Commercial Division Blog
Insurance Law § 3420 Does Not Apply to Investment Losses
On November 15, 2016, Justice Singh of the New York County Commercial Division issued a decision in Tuls v. New York Marine & General Insurance Co., 2016 NY Slip Op. 32296(U), holding that Insurance Law Section 3420 does not apply to investment losses, explaining:
Insurance Law § 3420, provides:
(a) No policy or contract insuring against liability for injury to person ... or against liability for injury to, or destruction of, property shall be issued or delivered in this state, unless it contains in substance the following provisions or provisions that are equally or more favorable to the insured and to judgment creditors so far as such provisions relate ... to judgment creditors: ... (b) Subject to the limitations ·and conditions of paragraph two of subsection (a) of this section, an action may be maintained by the following persons against the insurer upon any policy or contract of liability insurance that is governed by such paragraph, to recover the amount of a judgment against the insured or his personal representative: ...

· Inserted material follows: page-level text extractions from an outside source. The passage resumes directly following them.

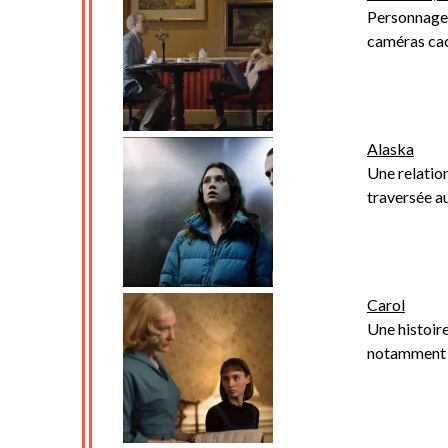
Personnage q
caméras cac
Alaska
Une relatio
traversée a
Carol
Une histoir
notamment 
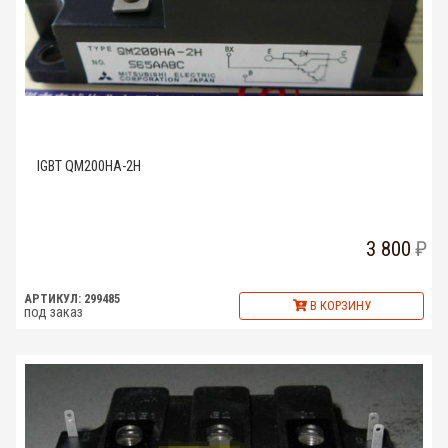
IGBT QM200HA-2H
3 800
АРТИКУЛ: 299485
В КОРЗИНУ
под заказ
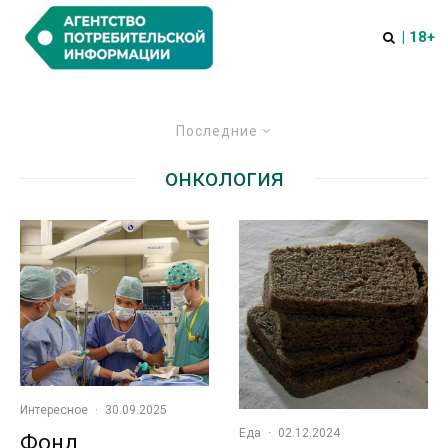
| 18+
Последние
онкология
Интересное
·
30.09.2025
Еда
·
02.12.2024
Фонд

The purpose of former § 109 (predecessor to former § 167, now § 3420) is to protect an injured person. Considerations of fairness and public policy originally led to the enactment of§ 109 of the Insurance Law. The statute provides certain judgment creditors with a limited right to litigate coverage issues against a policyholder/judgment debtor's insurer as though that party were a third-party beneficiary to the insurance contract. However, this statute is subject to strict construction.
Plaintiff argues that the diminished value of his investment account with JTF constitutes "property damage" within the meaning of § 3420. Plaintiff contends that because Insurance Law § 107 does not define the term "property," that in situations where, as here, a term does not have a controlling statutory definition, courts should construe the term using its usual and commonly understood meaning. . . .

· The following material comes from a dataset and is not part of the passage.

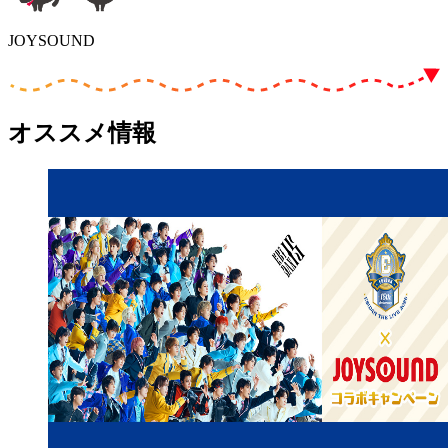
JOYSOUND
オススメ情報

Although not binding, this court finds the decisions in Spengemann v. Twin City Fire Ins. Co., and XL Specialty Ins. Co. v. Lakian, to be persuasive. The Spengemann court graµted the insurer's motion to dismiss holding that § 3420 did not apply to the investors' claims because, in part, the nature of the investors' underlying injury did not involve any personal injury or property damage loss. The Spengemann court found that it could not be reasonably argued that § 3420 was intended by the New York Legislature to serve as a type of safety net for sophisticated investors to recoup their losses on speculative business ventures once the business fails. It is clear that plaintiff's claim, which was brought as a result of the same kind of loss in Spengemann, should not be covered under § 3420.

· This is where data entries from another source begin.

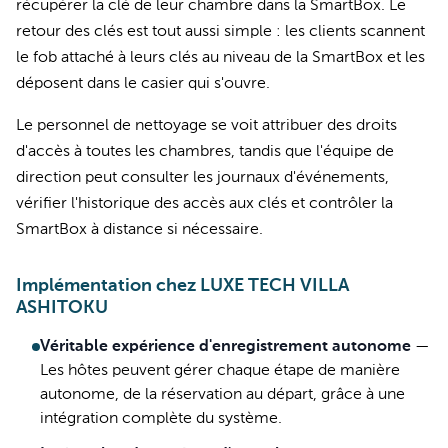
récupérer la clé de leur chambre dans la SmartBox. Le
retour des clés est tout aussi simple : les clients scannent
le fob attaché à leurs clés au niveau de la SmartBox et les
déposent dans le casier qui s'ouvre.
Le personnel de nettoyage se voit attribuer des droits
d'accès à toutes les chambres, tandis que l'équipe de
direction peut consulter les journaux d'événements,
vérifier l'historique des accès aux clés et contrôler la
SmartBox à distance si nécessaire.
Implémentation chez LUXE TECH VILLA
ASHITOKU
Véritable expérience d'enregistrement autonome
—
Les hôtes peuvent gérer chaque étape de manière
autonome, de la réservation au départ, grâce à une
intégration complète du système.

Similarly, in XL Specialty, XL Specialty Ins. Co. ("XL") issued a financial services insurance policy to Capital L Group, LLC ("Capital L"). Capital L and its principals were accused of illicitly siphoning investor money for personal use, which resulted in two investor lawsuits against Capital L, together with claims for unpaid defense costs by Capital L's and the principals' attorneys. XL filed an interpleader action in the S.D.N.Y. to determine who was the proper recipient(s) of the remaining money to be paid under the policy, as the outstanding claims exceeded the policy limits. The unpaid attorneys, an unpaid e-discovery firm, and two judgment creditors of Capital L - Knox, LLC and DJW Advisors, LLC (collectively, "Knox and DJW") - all moved to intervene in the interpleader action to obtain a portion of the remaining insurance policy proceeds. Only Knox and DJW' s motion was opposed. The district court held that 1) Knox and DJW failed to show that Capital L is entitled to coverage under the Policy, since Capital L had breached the policy rendering it not entitled to coverage thereunder, and thus, standing in its shoes, Knox and DJW could not collect thereunder; and 2) Insurance Law § 3420 did not provide them with a direct right of action against XL because it did not arise from a policy for personal injury or property damage. The district court specifically rejected the argument that § 3420 should be read expansively to inclUde professional' liability insurance policies, noting that no New York court had ever adopted such a view given the strict construction of the statute and the rigidly narrow cause of action it
(Internal quotations and citations omitted).